— Start DATA SECTION —

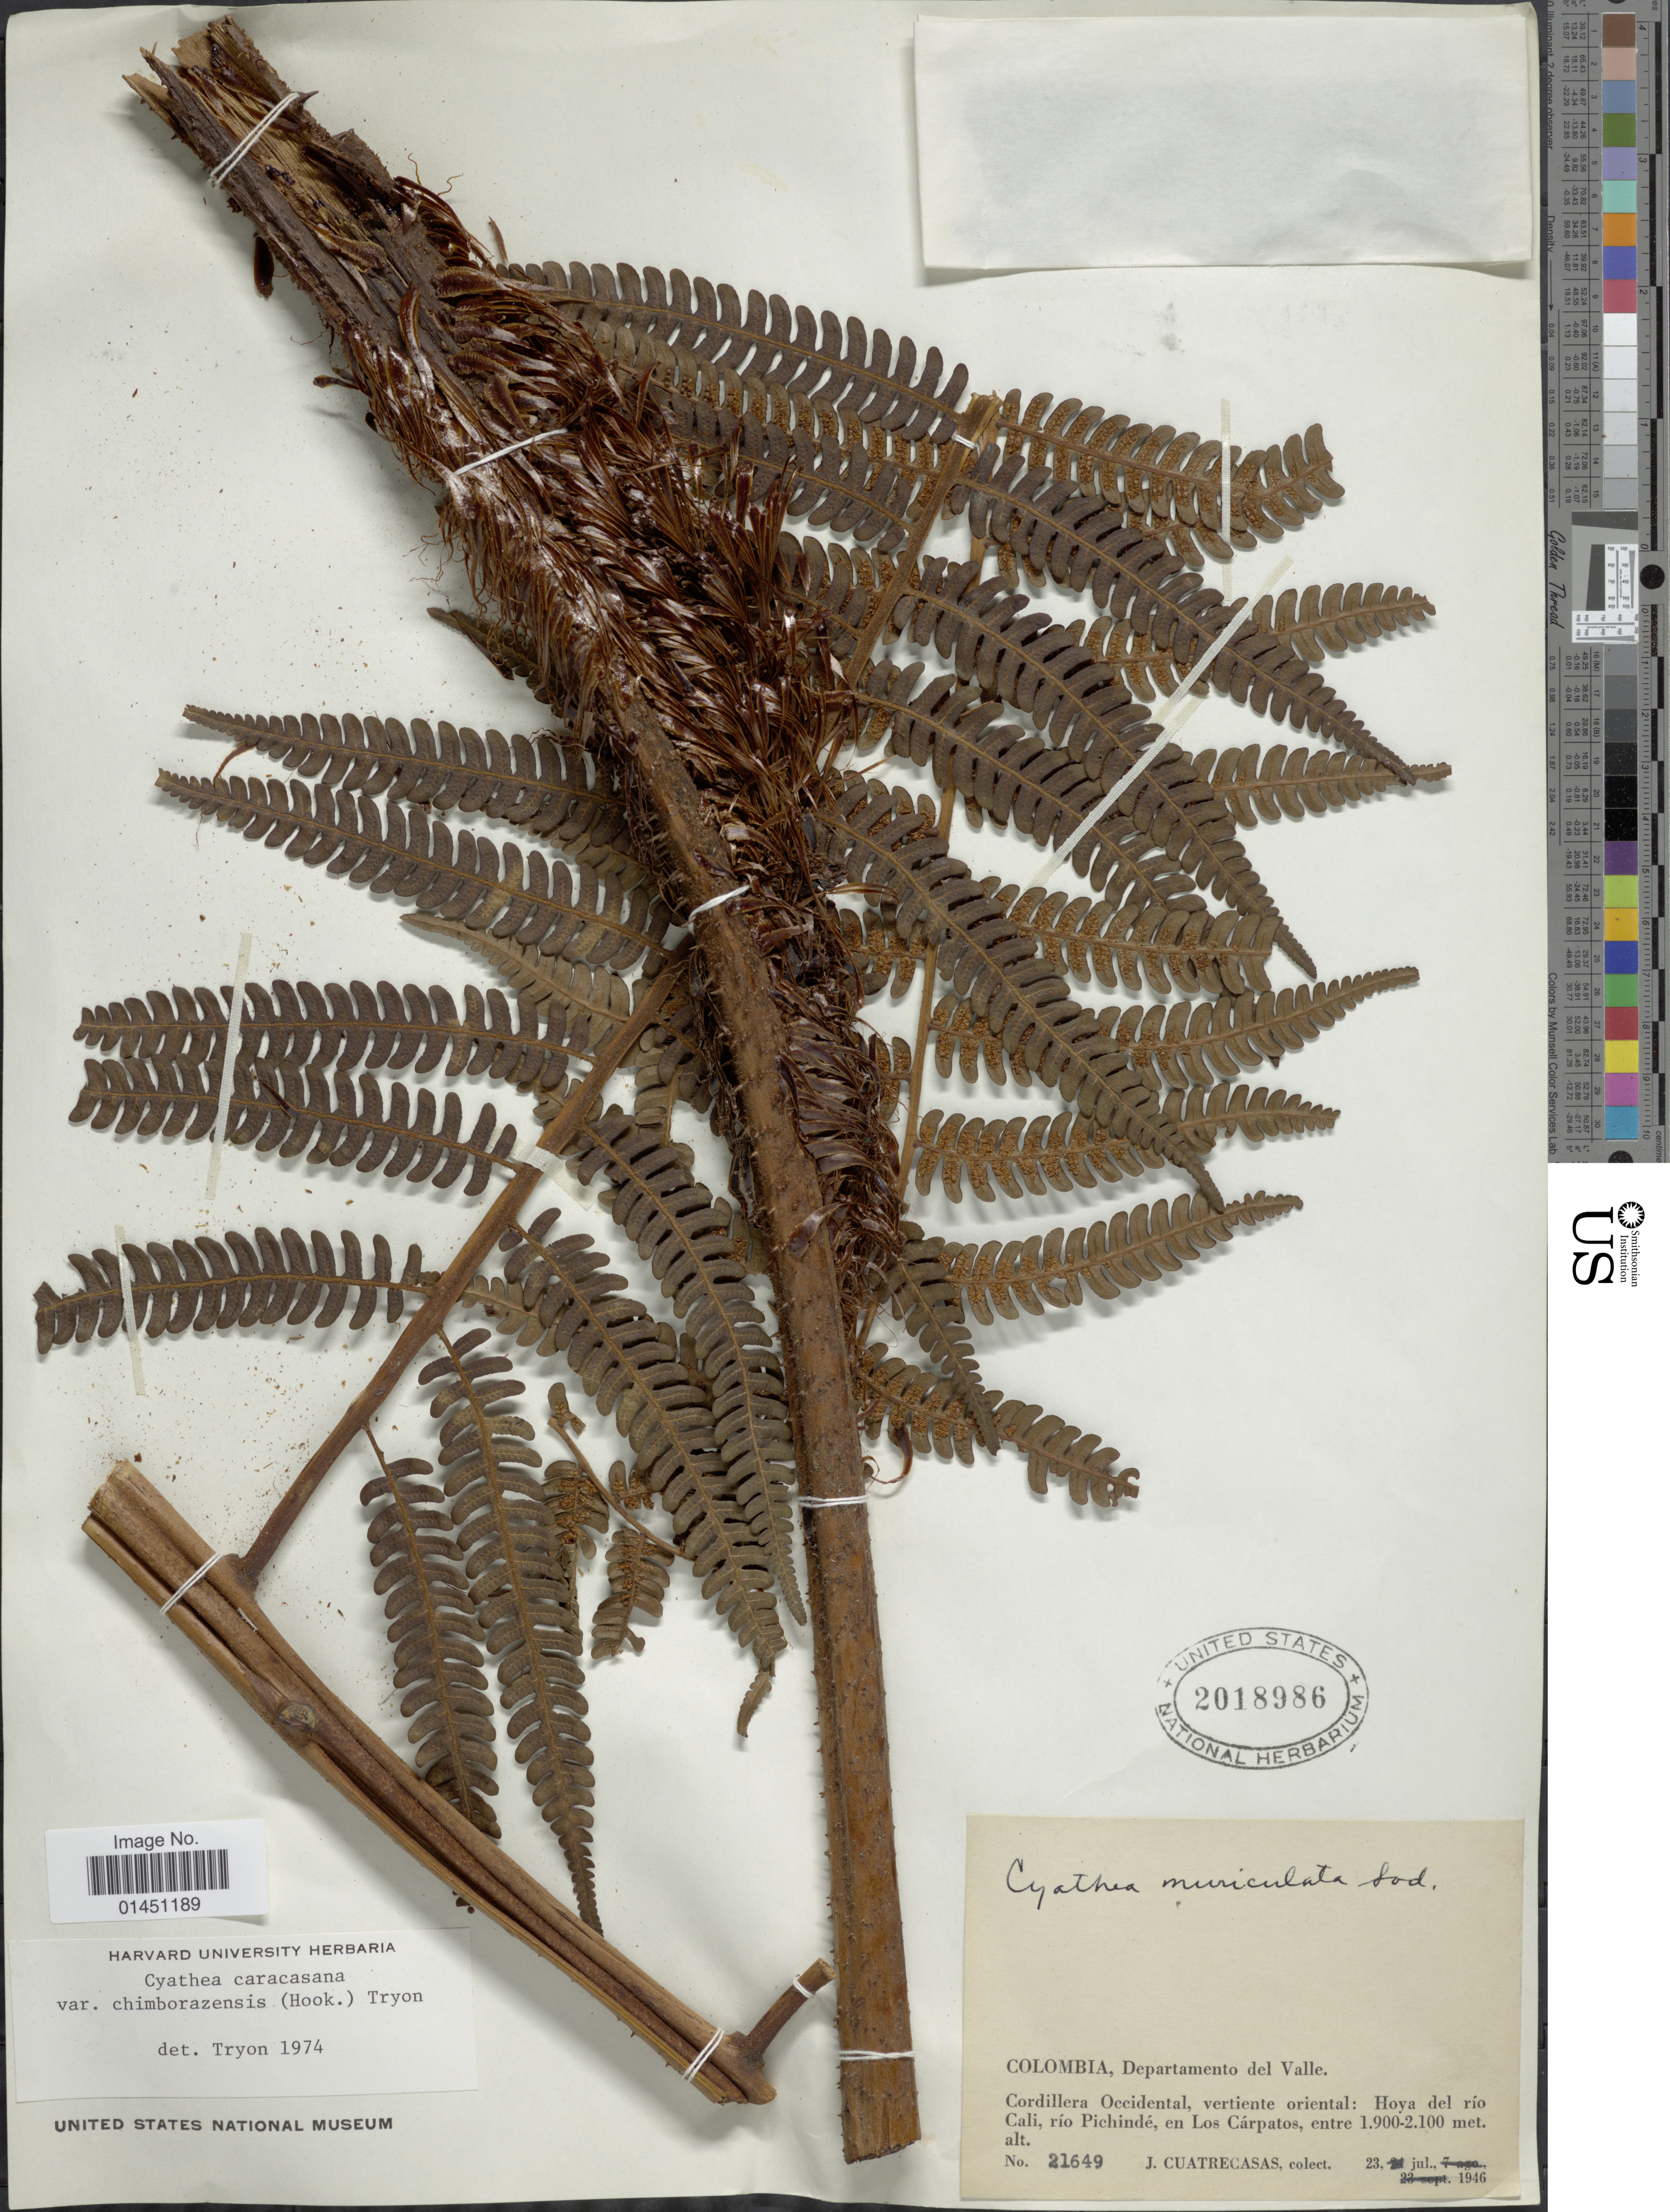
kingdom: Plantae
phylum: Tracheophyta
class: Polypodiopsida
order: Cyatheales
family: Cyatheaceae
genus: Cyathea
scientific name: Cyathea caracasana var. chimborazensis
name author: (Hook.) R.M. Tryon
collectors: J. Cuatrecasas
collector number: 21649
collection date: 1946-07-23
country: Colombia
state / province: Valle del Cauca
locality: Departamento del Valle, Cordillera Occidental, vertiente oriental; Hoya del rio Cali, Rio Pichinde, en Los Carpatos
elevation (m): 1900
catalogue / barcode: US 2018986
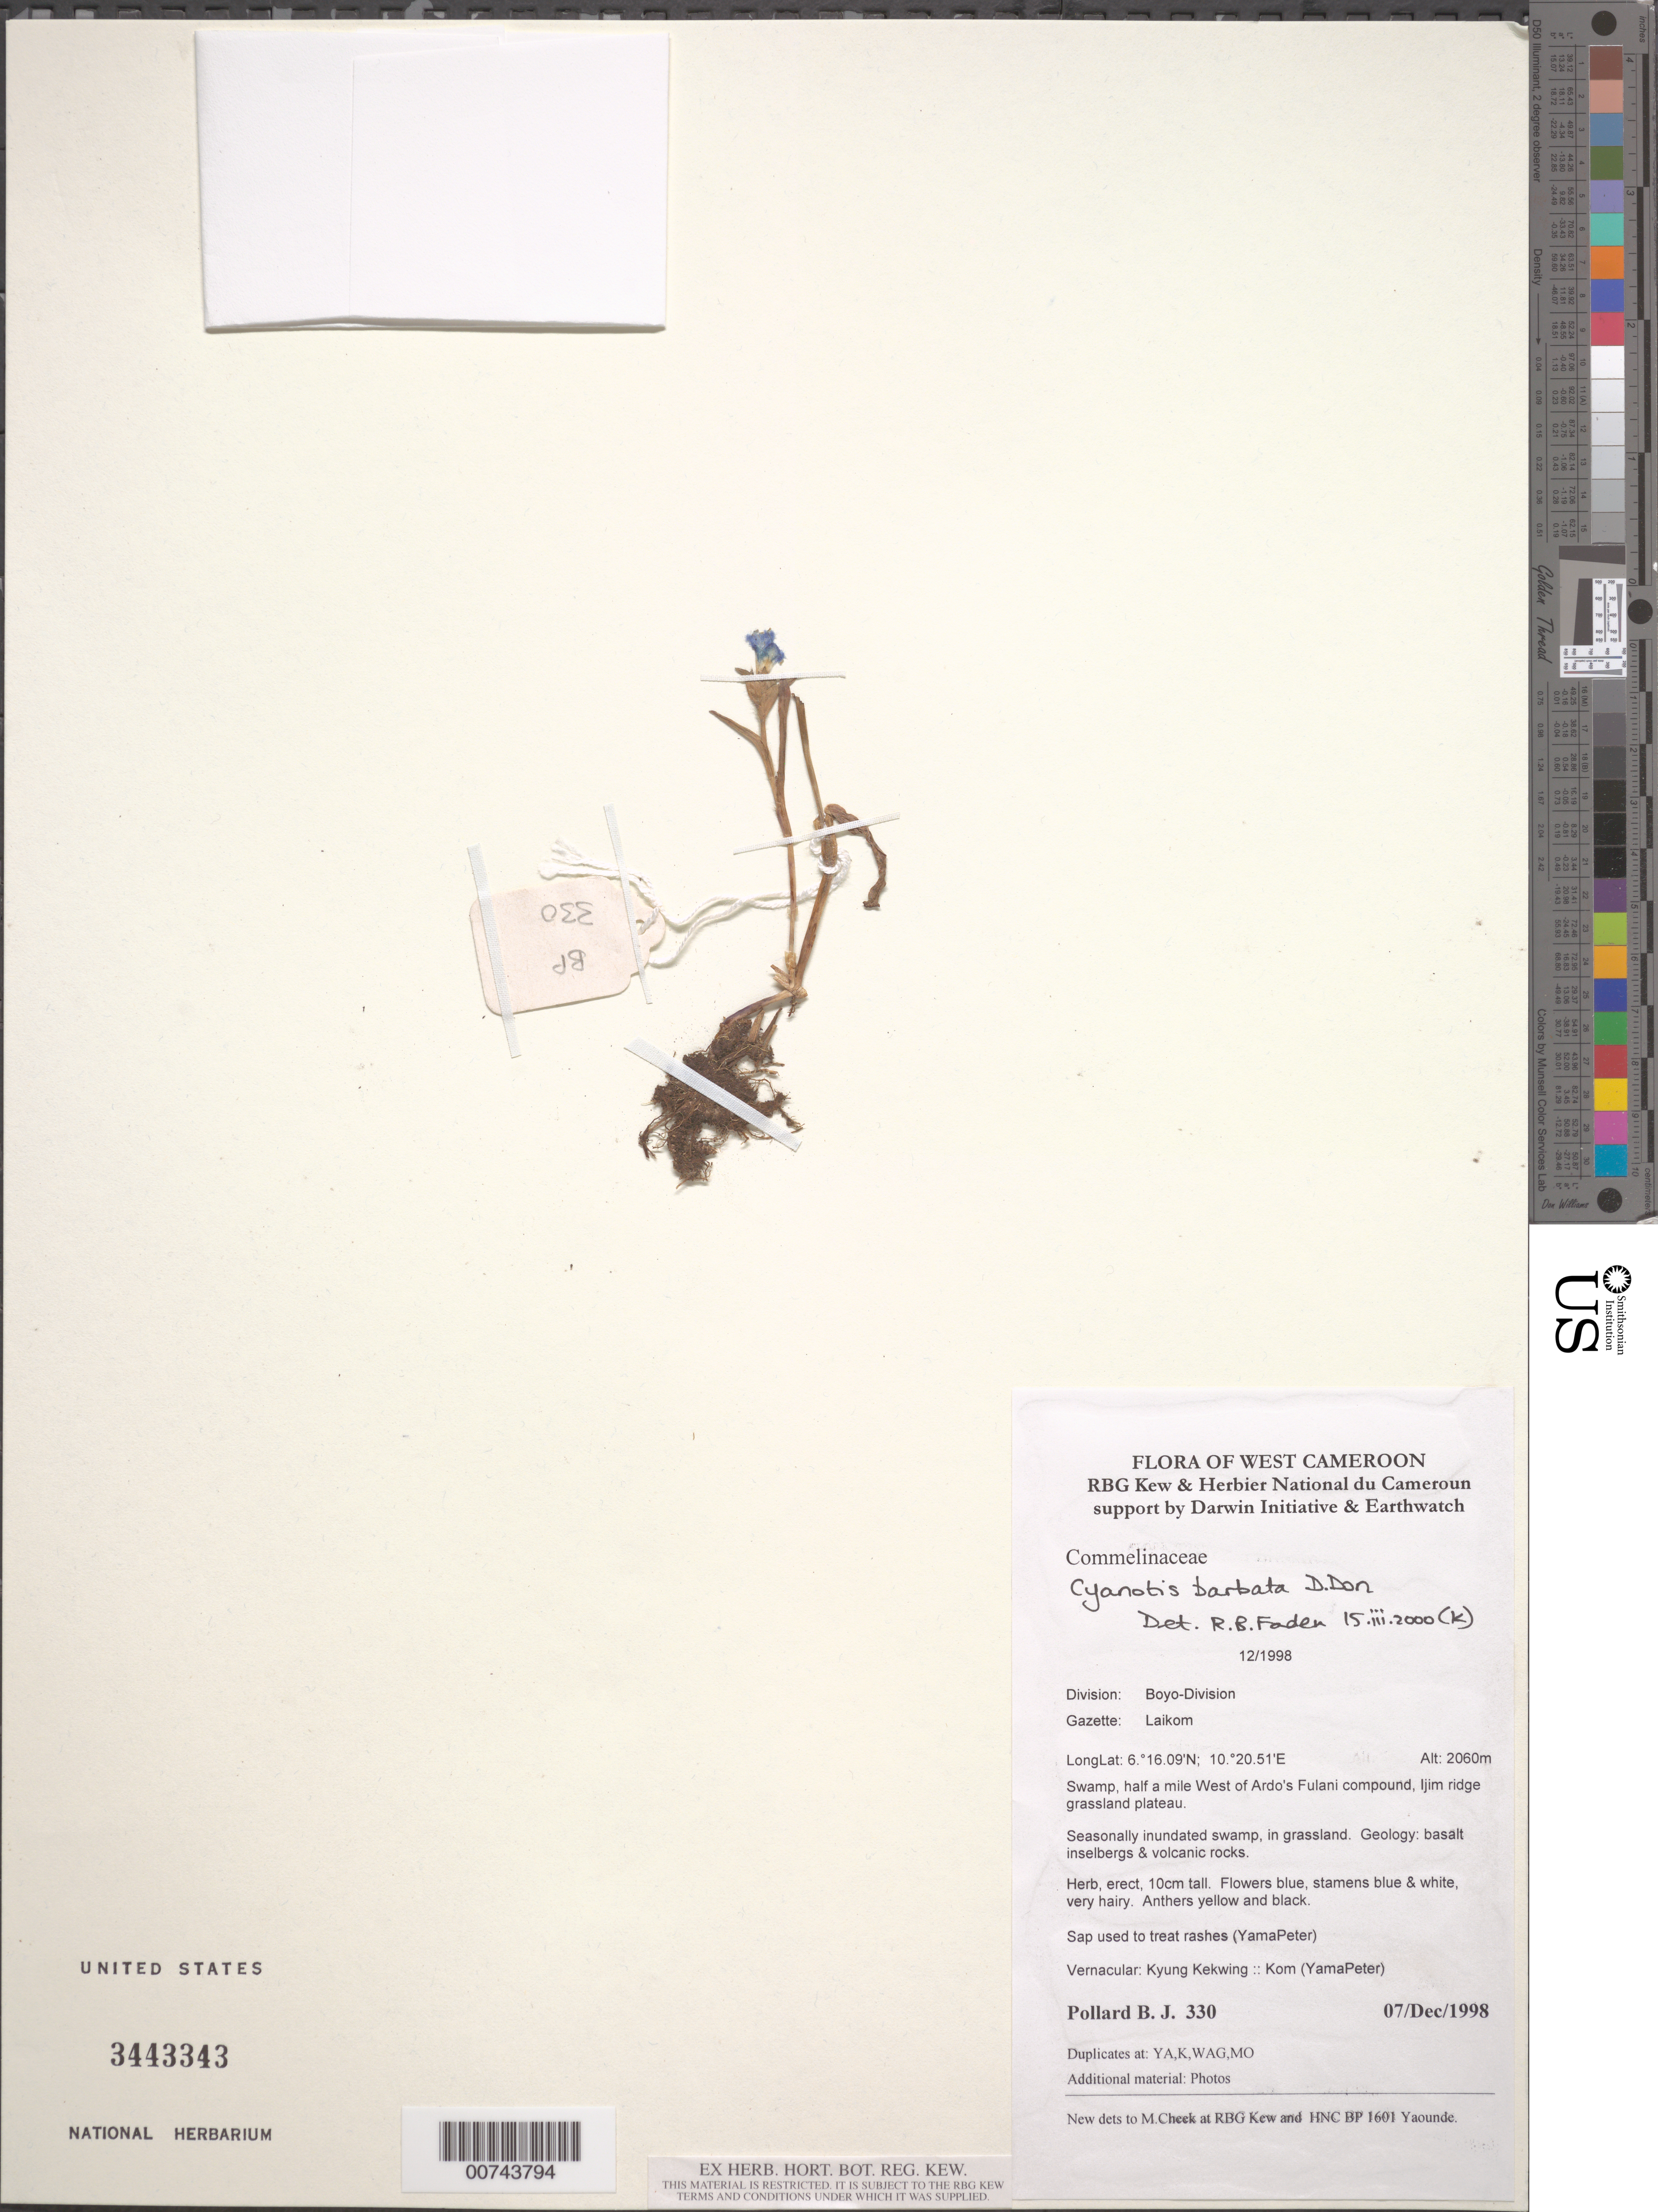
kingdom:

— End DATA SECTION —

[DIRECTION]:
Please copy the listing word for word, from the line with "collection date: 1946-07-23" up to and including its final line. Leave out the pictures.

[SOLUTION]:
collection date: 1946-07-23
country: Colombia
state / province: Valle del Cauca
locality: Departamento del Valle, Cordillera Occidental, vertiente oriental; Hoya del rio Cali, Rio Pichinde, en Los Carpatos
elevation (m): 1900
catalogue / barcode: US 2018986
kingdom:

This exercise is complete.